About this exercise:
All of the data must be written out verbatim, with pictures excluded.

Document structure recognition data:
•••

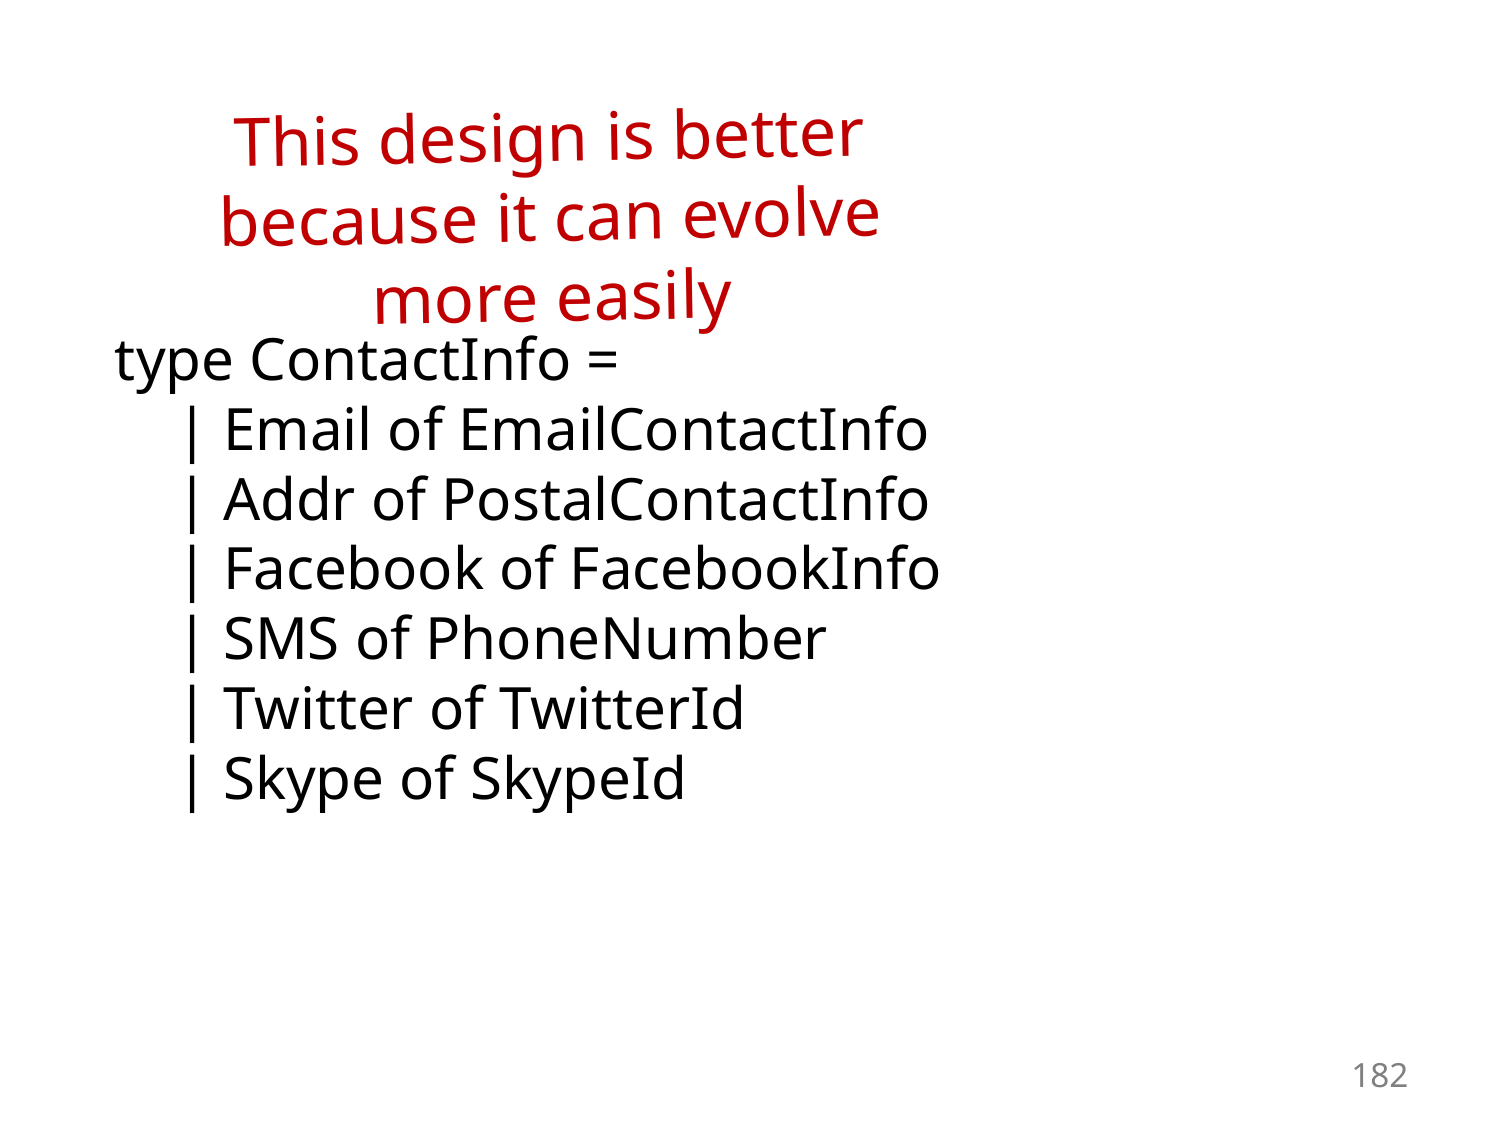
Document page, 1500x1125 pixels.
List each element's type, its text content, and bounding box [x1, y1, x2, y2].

text_box This design is better because it can evolve more easily [135, 79, 966, 314]
text_box type ContactInfo = | Email of EmailContactInfo | Addr of PostalContactInfo [100, 314, 1447, 524]
text_box | Facebook of FacebookInfo | SMS of PhoneNumber | Twitter of TwitterId | Skype of SkypeId [100, 524, 1447, 819]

•••

Solution:
Document page, 1500x1125 pixels.
List each element's type, its text content, and bounding box [x1, y1, x2, y2].

text_box This design is better because it can evolve more easily [135, 79, 966, 314]
text_box type ContactInfo = | Email of EmailContactInfo | Addr of PostalContactInfo [100, 314, 1447, 524]
text_box | Facebook of FacebookInfo | SMS of PhoneNumber | Twitter of TwitterId | Skype of SkypeId [100, 524, 1447, 819]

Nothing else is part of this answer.